4.5 Informatievoorziening De Inspectie SZW streeft naar een adequate informatievoorziening waarbij gegevens uitwisseling, digitale dienstverlening, informatiebeveiliging, privacy en de taakstelling hoge prioriteit hebben. De primaire insteek is dat de basisvoorzieningen die nu op orde zijn dat door ‘beheerst verbeteren’ ook blijven. Daarnaast is er beperkte ruimte voor innovatie. De Inspectie zet de ontwikkelingen op het gebied van risicogericht en informatiegestuurd inspecteren voort in 2014. Moderne informatiemiddelen en goede afspraken over informatieuitwisseling tussen de Rijksinspecties onderling en met andere overheidsorganisaties maken dat de Inspectie SZW de inzet steeds beter kan richten op (notoire) overtreders. Daarbij kan de Inspectie de eerlijke ondernemers zoveel mogelijk met rust laten. In 2014 wordt de digitale dienstverlening aan burgers en bedrijven verder verbeterd en werkt de Inspectie SZW naar een volledige digitalisering van de eigen werkprocessen. De communicatie met bedrijven, burgers en andere overheidsdiensten zal zoveel mogelijk digitaal verlopen. Hiermee levert de Inspectie SZW een bijdrage aan een compacte, efficiënte overheid en aan een efficiënte werkwijze in de ketenprocessen, waarbij het risico op fouten wordt verkleind. In 2014 en 2015 krijgen inspecteurs en rechercheurs in het veld een verbeterde informatiepositie, zodat zij efficiënter en effectiever en met meer gezag hun werk kunnen doen. De Inspectie SZW zal haar informatievoorziening zoveel mogelijk verder ontwikkelen en beheren in samenwerking met andere inspectie- en opsporingsdiensten binnen de context van het ministerie van SZW en van de Informatiestrategie Rijk. Concreet betekent dit onder andere gebruikmaking van gemeenschappelijke informatiesystemen en van de beschikbare generieke bouwstenen in de rijksoverheidsinformatievoorziening. Denk aan de basis registraties, het ondernemingsdossier en E-herkenning. Voor de dienstverlening op IT-gebied maakt de Inspectie SZW gebruik van de bestaande rijksbrede leveranciers. De Inspectie SZW is in overleg met de Dienst ICT Uitvoering (DICTU) om in 2014 het beheer van de beveiligde opsporingsomgeving over te dragen.

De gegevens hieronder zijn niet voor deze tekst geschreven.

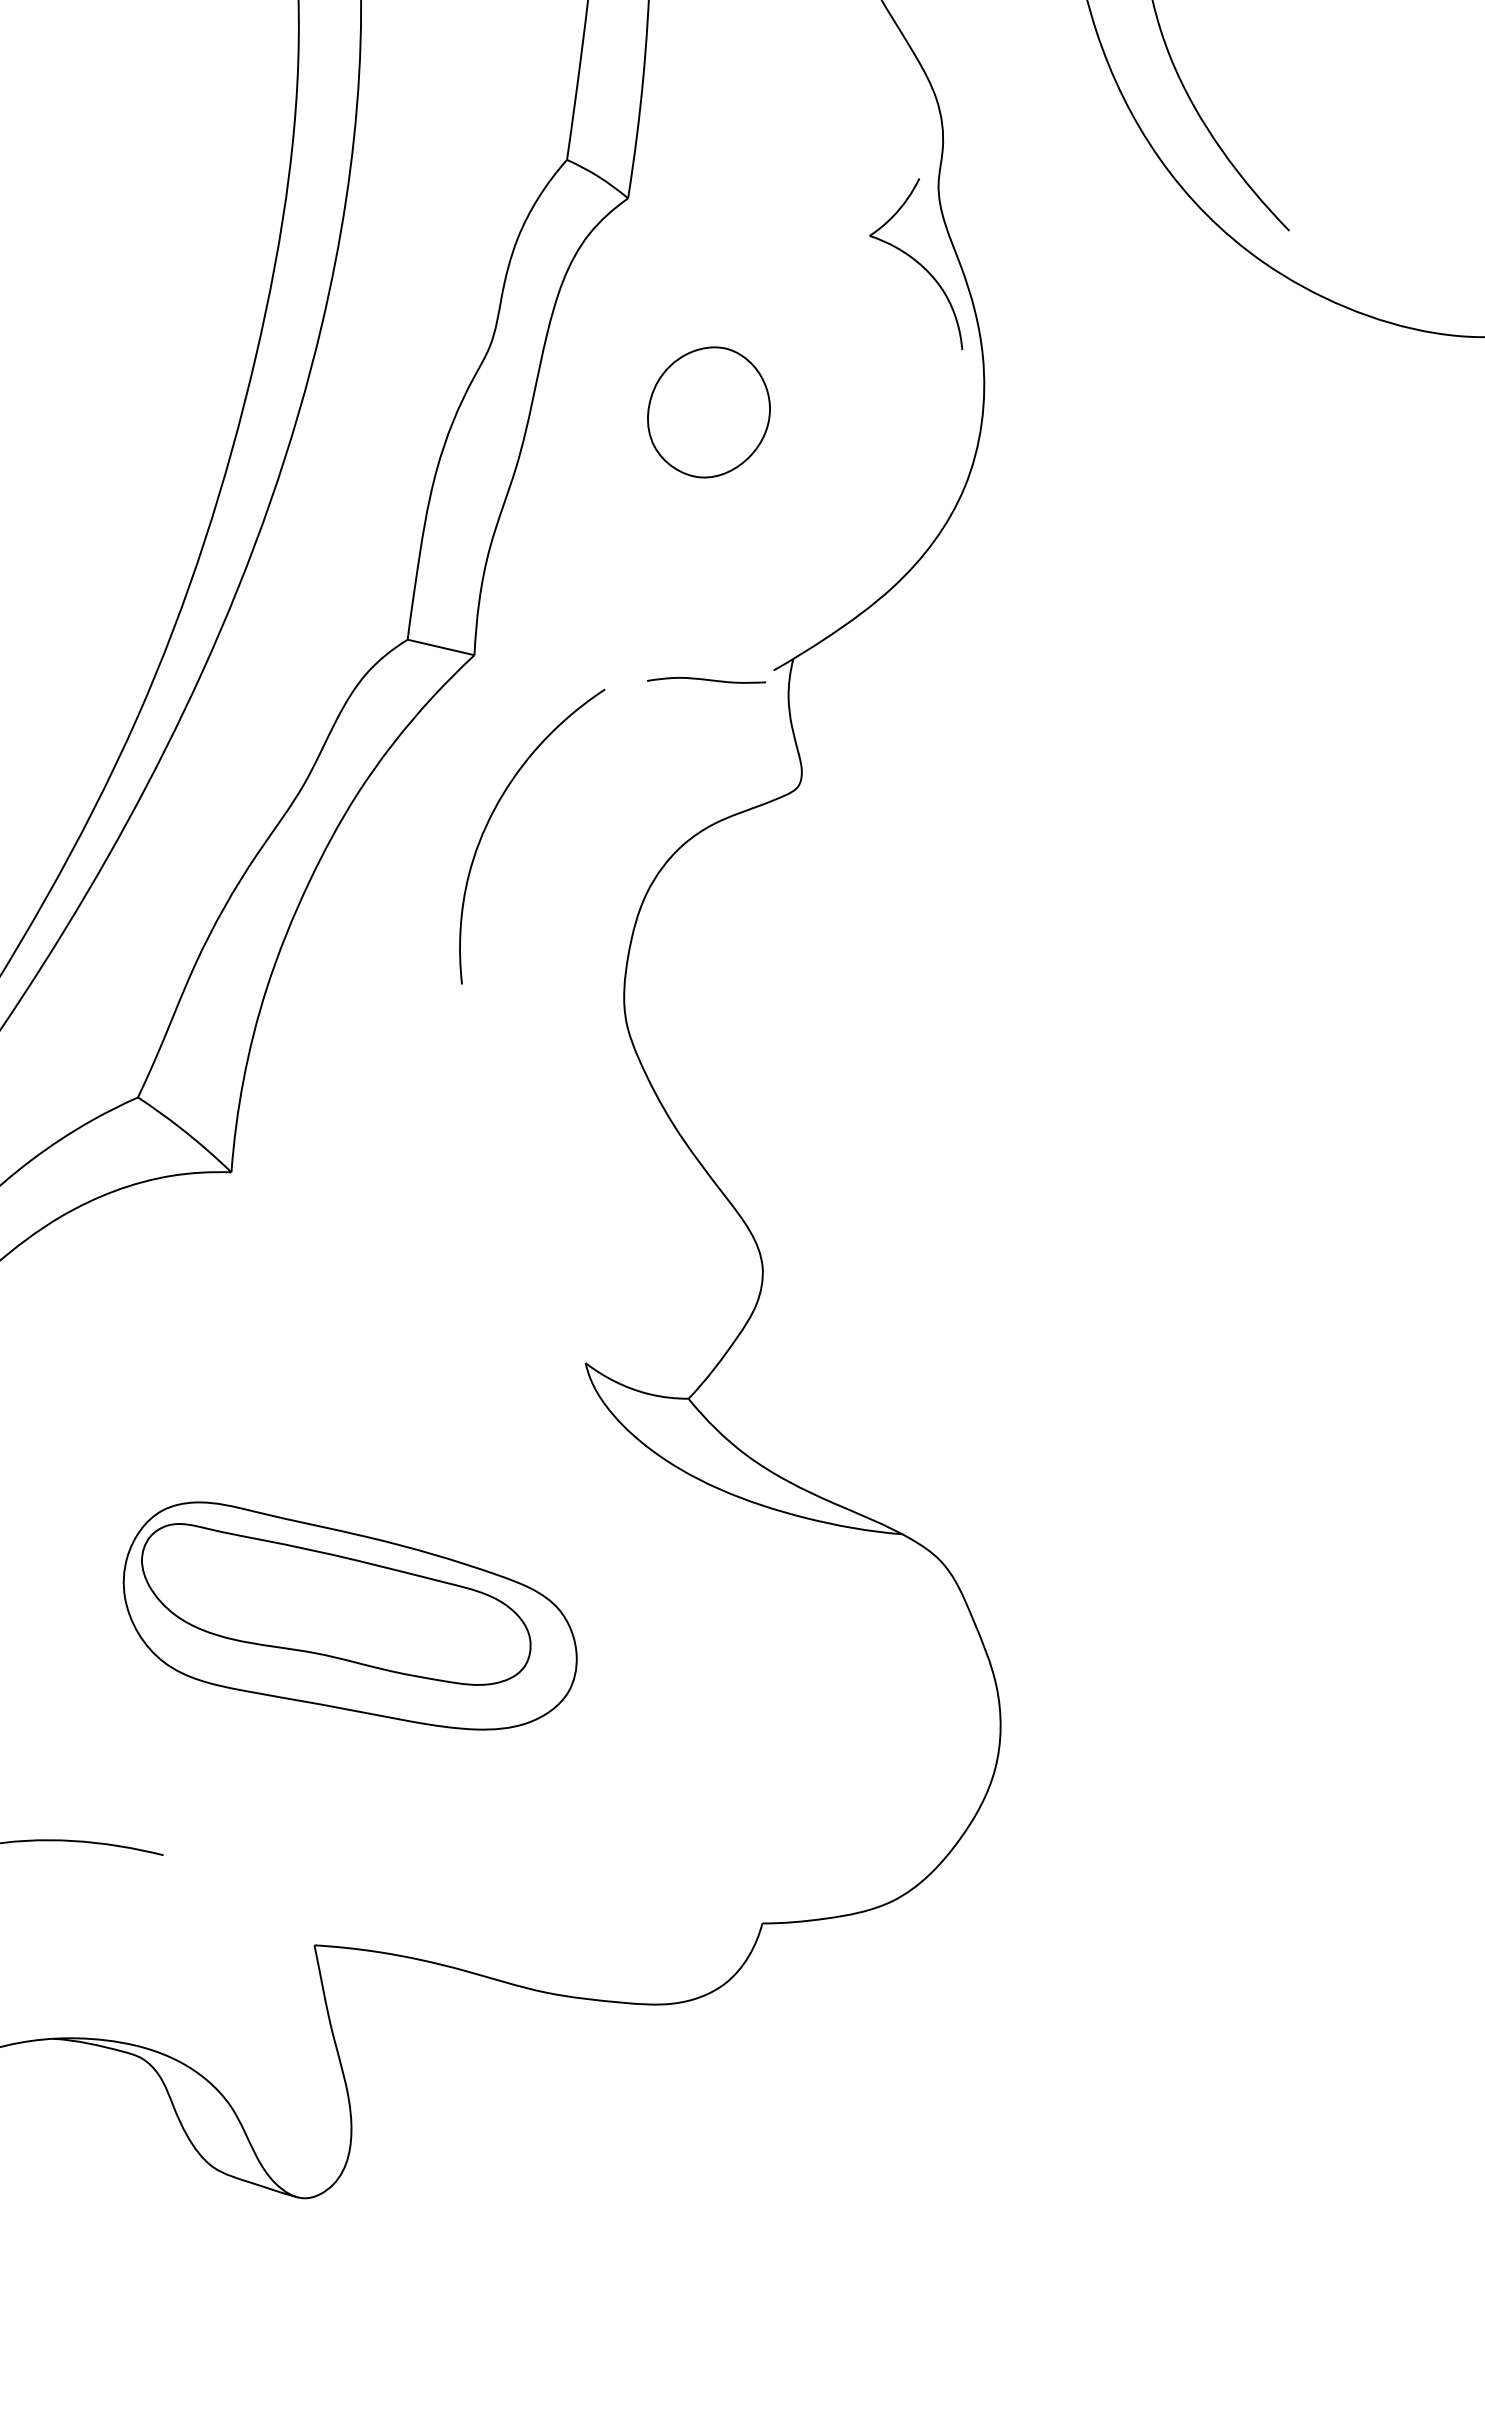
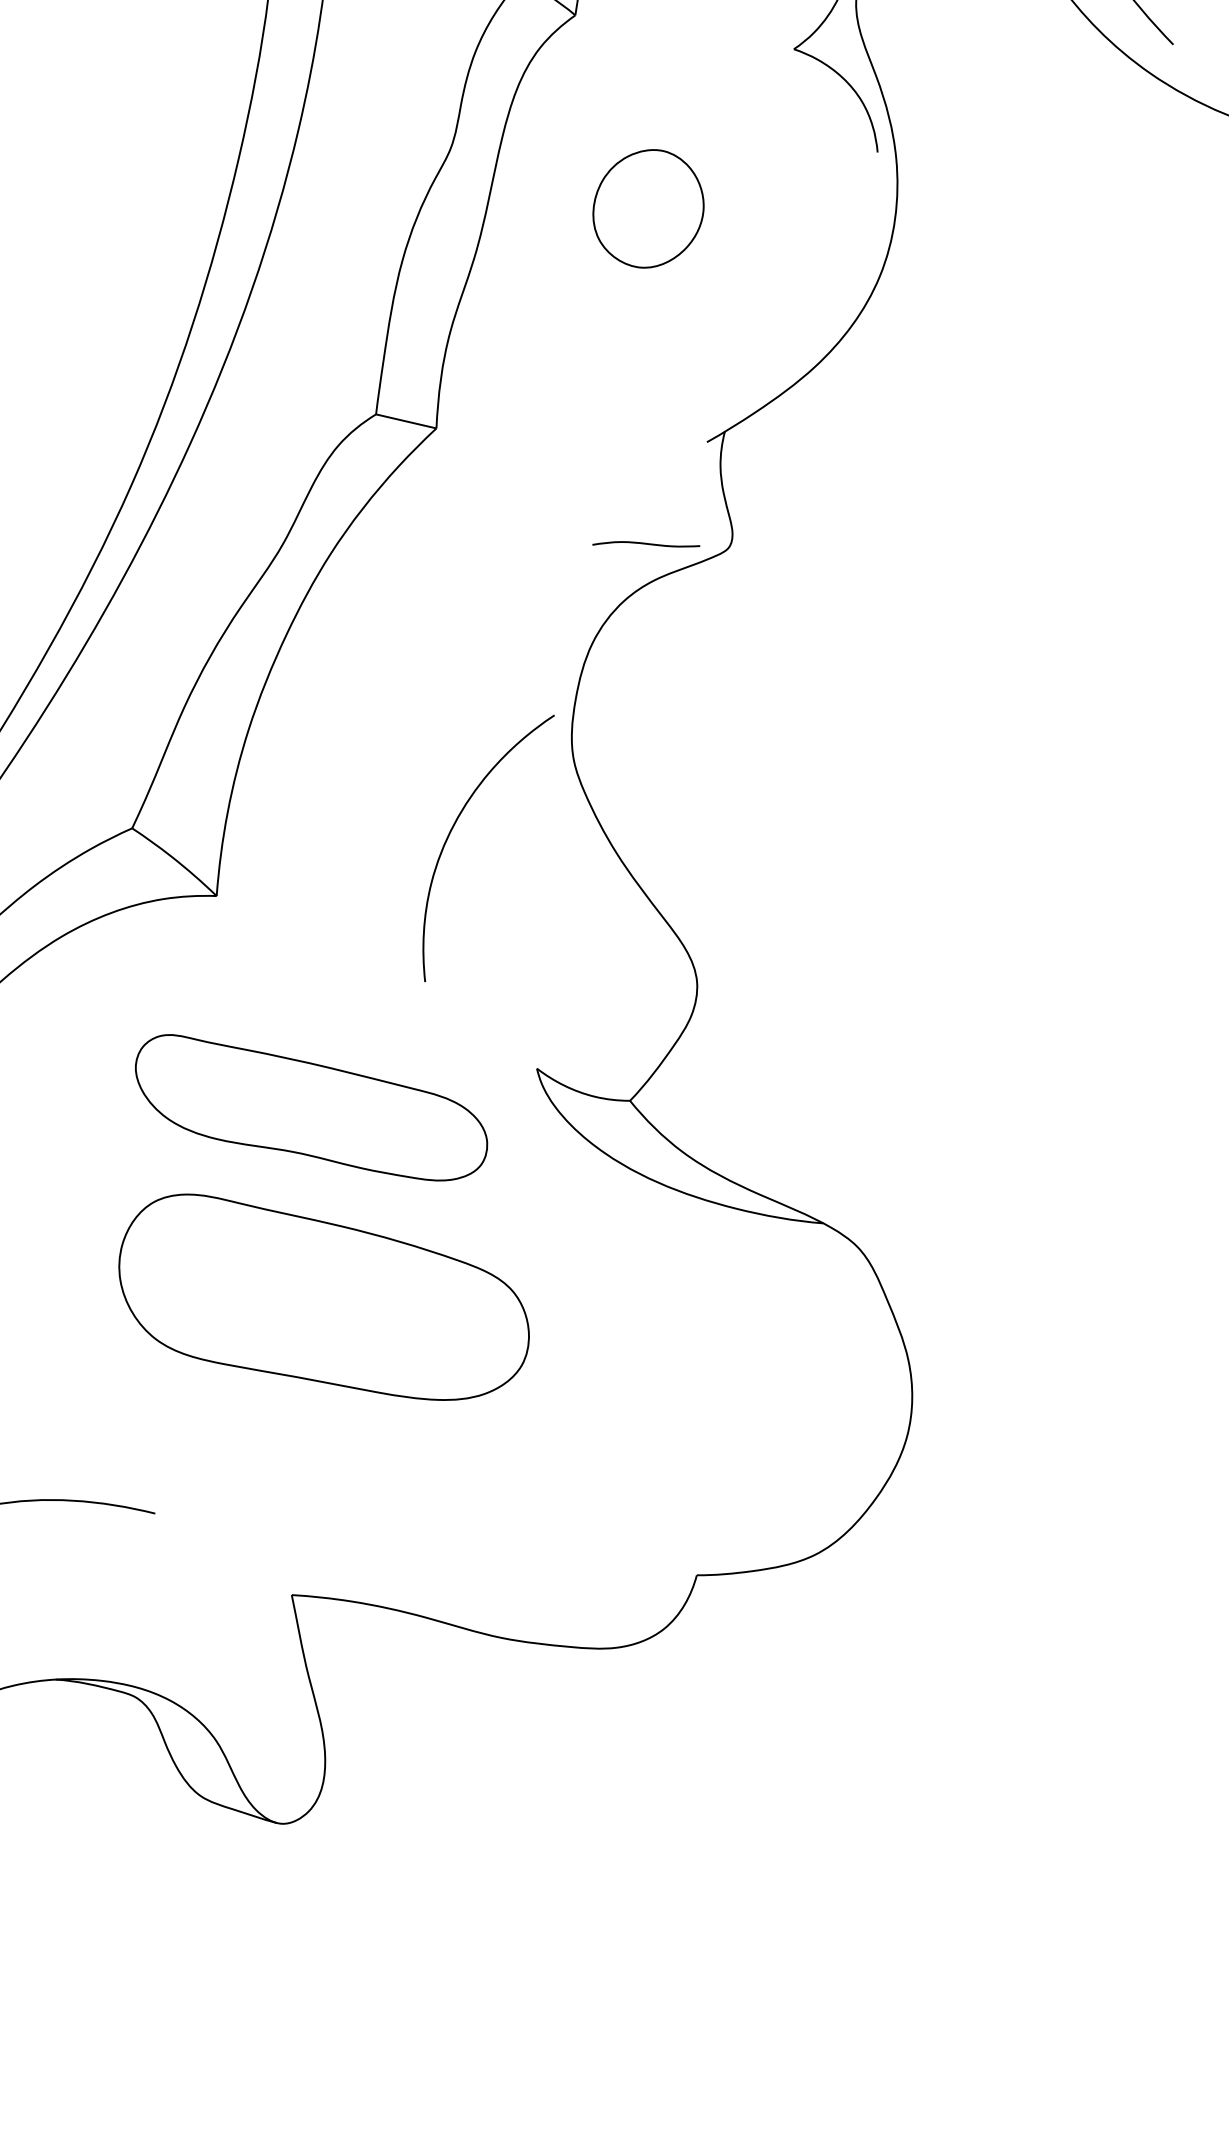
curve: (706, 680) -> (646, 544), moved
curve: (492, 815) -> (452, 829), moved
part: (336, 1604) -> (311, 1107), moved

4.6 Planning & control en financiën Ter uitvoering van de resultaatgerichte sturingsfilosofie van de Inspectie, heeft de Inspectie in 2013 het productportfolio geïntroduceerd als basis voor de programmering. Ook dit 50 | Inspectie SZW
Jaarplan is opgesteld langs de lijnen van dit portfolio. In 2014 zal de Inspectie de resultaatgerichte sturing verder implementeren. Dit gebeurt enerzijds door de sturing op de output door te vertalen naar de sturing op de operationele processen. Dit krijgt vorm door de aansluiting te maken en te borgen tussen de producten die zijn gedefinieerd met het oog op te behalen effecten en operationele processen waarin de inspecteur, rechercheur of onderzoeker zijn of haar prestaties levert. Anderzijds zal de Inspectie in 2014 de relatie gaan leggen tussen de te leveren producten en de daarvoor in te zetten mensen en middelen. Hiermee wil de Inspectie de efficiëntie waarmee zij haar taken verricht transparanter maken en trachten een verband te leggen tussen de efficiëntie en de doeltreffendheid van haar optreden. De Inspectie zal in 2014 dan ook een verkenning uitvoeren naar de indicatoren waarmee de doeltreffendheid van het optreden nader in beeld gebracht kunnen worden. Bij de totstandkoming van de Inspectie SZW is de baten-lastenstatus van het onderdeel agentschap IWI blijven bestaan. Die status zal per 1 januari 2014 worden opgeheven.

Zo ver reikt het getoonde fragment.